TAC Sponsor Spotlight Article – McElhanney
Traditionally, collecting parking data involves sending personnel into the field to gather information throughout the day — a process that can limit the utility, accuracy, and granularity of the data collected. To overcome these challenges, McElhanney developed a more effective, efficient, and insightful approach to parking data collection and processing.
By using Remotely Piloted Aircraft Systems (RPAS) equipped with cameras, our team conducts drone missions along pre-planned routes, capturing entire areas of study at regular intervals. These images are then stitched together to create an orthomosaic that can be viewed and compared over various time periods, enhancing efficiency in delivering visual insights into how parking behaviours evolve.
Additionally, McElhanney has developed an internal GIS dashboard that allows all collected orthomosaic files to be imported for further analysis — this is where innovative value is found. The dashboard utilizes machine learning algorithms to detect vehicles and has filtering capabilities that allow for the differentiation between on-street, off-street, and on-road vehicles. With various client needs in mind, the dashboard has also been developed with a series of filters and tools to enable clients to undertake their own analysis, focusing on whichever area within the study is of interest, such as reviewing the parking demand on an individual corridor or parking lot, or understanding the relative difference between on- and off-street parking demand.
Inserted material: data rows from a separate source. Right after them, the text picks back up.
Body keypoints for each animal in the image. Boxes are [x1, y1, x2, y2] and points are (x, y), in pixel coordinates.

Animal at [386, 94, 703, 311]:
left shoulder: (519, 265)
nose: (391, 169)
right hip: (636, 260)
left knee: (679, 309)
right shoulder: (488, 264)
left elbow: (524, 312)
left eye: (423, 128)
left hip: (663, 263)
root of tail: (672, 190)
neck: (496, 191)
Benefits & Capabilities of McElhanney’s GIS Dashboard
- Lower costs by reducing the need for count personnel.
- Rapid data interrogation and ability to generate bespoke insights.
- Improved data output validation, as images are always available for review and cross-checking.
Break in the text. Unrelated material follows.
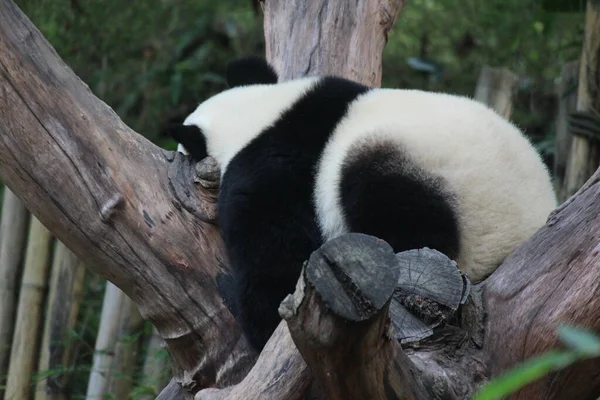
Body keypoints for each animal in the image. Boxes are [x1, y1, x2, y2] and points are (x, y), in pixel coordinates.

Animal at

- Provides dynamic and visual materials for engagement with the community, businesses, or developers.
- Capable of capturing data during inclement weather.
- Allows for investigation and analysis of data sets not specified prior to data collection.
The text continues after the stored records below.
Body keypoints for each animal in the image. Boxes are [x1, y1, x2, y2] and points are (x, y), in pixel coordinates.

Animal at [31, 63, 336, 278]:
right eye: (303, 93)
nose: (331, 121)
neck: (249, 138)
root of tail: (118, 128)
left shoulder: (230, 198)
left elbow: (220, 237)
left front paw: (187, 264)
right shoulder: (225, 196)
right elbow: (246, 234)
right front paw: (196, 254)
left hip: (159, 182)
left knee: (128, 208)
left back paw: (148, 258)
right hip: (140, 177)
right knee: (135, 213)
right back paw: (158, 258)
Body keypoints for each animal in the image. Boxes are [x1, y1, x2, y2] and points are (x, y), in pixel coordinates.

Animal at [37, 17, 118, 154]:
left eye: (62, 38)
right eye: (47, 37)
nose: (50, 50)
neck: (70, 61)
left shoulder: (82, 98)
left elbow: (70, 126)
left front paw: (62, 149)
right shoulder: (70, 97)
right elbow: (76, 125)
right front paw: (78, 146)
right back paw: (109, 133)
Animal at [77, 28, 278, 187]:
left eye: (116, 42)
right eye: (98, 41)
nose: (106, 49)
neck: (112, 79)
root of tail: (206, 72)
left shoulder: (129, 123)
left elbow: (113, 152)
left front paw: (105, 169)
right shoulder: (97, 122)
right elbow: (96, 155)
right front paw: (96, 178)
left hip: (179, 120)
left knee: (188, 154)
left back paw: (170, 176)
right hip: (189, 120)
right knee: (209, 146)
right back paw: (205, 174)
- Capable of identifying bike parking, including the turnover of bike parking.
Customizing Our GIS Dashboard: A Case Study with the City of Courtenay
During the Courtenay Downtown Parking Study, McElhanney gathered data using RPAS. After importing the data into our GIS portal, we developed a series of specific analytical tools to provide users with the ability to interrogate and export findings. The primary function of the GIS software is to run vehicle identification algorithms that locate and automatically count vehicles within the images. In addition to this core functionality, our team also developed the following tools:
- Layers: This allows the user to show or hide ‘detected cars,’ ‘roads,’ ‘building footprints,’ and ‘drone imagery,’ depending on what the user would like to see.
- Parking Filter: This allows the user to differentiate between vehicles that are being driven on the road and vehicles parked in either on-street or off-street parking lots.
- Date Filter: This allows the user to select the date and time period to review, based on the surveyed data (which can be added to over time).
- Select: This function allows the user to create a shape within the image and only count cars within this area.
- Export: This allows the user to select a time period, location, and/or filter and export the results across a range of times or dates to a .csv file, which can then be opened in Microsoft Excel for further analysis and reporting.